**THE TASK**
Output exactly the line containing "knife block: none" and each line after it through the last line of the records, and nothing else.

PROVIDED ENTRIES section start

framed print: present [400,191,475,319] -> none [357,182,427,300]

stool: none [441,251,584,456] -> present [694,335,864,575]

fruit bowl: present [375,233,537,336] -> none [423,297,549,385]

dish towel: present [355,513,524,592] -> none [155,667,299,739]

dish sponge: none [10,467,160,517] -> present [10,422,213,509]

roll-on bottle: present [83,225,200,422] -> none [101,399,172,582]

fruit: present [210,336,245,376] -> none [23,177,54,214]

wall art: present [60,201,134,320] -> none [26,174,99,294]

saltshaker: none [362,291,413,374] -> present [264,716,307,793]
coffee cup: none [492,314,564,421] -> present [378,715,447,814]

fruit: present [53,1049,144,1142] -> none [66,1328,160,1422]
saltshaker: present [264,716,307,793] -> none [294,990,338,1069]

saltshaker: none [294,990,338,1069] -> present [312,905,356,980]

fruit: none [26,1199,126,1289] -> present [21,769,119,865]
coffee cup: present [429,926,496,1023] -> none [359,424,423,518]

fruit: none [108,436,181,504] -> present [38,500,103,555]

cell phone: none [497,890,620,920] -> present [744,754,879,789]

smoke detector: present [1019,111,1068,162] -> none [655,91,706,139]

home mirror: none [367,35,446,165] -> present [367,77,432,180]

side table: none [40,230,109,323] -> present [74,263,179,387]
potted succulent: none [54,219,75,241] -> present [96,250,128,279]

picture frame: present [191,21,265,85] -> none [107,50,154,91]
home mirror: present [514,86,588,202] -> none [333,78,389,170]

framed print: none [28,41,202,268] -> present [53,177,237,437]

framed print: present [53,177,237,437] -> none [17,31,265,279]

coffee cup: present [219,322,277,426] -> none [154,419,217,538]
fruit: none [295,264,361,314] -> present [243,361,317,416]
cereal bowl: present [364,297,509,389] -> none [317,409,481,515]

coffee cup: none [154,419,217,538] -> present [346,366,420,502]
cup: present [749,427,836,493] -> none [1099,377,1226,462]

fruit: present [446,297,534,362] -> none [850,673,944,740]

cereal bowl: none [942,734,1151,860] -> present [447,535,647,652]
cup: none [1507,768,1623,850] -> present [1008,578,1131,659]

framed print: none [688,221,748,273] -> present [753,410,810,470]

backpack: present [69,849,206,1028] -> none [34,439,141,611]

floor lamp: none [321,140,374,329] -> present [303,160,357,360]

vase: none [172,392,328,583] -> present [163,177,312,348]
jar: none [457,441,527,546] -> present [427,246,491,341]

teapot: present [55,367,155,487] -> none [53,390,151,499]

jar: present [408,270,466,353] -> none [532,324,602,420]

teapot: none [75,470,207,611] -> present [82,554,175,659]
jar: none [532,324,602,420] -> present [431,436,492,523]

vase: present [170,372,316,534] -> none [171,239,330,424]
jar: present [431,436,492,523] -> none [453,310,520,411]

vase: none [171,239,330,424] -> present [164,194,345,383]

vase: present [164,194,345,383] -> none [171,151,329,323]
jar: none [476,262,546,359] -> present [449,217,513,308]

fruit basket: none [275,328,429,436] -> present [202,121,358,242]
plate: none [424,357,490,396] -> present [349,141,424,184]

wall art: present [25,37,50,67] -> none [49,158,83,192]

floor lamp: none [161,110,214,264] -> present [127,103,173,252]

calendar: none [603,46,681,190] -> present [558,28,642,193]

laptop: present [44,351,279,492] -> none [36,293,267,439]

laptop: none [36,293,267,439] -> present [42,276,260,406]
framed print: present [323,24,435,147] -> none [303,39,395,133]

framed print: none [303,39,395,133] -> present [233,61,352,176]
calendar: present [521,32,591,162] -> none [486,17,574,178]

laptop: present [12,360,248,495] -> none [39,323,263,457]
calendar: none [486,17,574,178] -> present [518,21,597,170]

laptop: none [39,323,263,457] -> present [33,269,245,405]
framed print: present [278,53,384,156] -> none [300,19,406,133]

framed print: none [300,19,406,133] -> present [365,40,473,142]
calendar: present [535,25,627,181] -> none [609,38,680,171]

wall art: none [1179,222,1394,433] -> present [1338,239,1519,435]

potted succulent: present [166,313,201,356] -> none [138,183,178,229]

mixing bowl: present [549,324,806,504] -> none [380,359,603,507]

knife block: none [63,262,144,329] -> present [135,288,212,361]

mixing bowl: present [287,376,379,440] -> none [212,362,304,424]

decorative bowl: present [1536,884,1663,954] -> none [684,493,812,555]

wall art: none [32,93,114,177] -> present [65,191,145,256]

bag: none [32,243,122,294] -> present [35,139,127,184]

PROVIDED ENTRIES section end

**YOUR SOLUTION**
knife block: none [63,262,144,329] -> present [135,288,212,361]

mixing bowl: present [287,376,379,440] -> none [212,362,304,424]

decorative bowl: present [1536,884,1663,954] -> none [684,493,812,555]

wall art: none [32,93,114,177] -> present [65,191,145,256]

bag: none [32,243,122,294] -> present [35,139,127,184]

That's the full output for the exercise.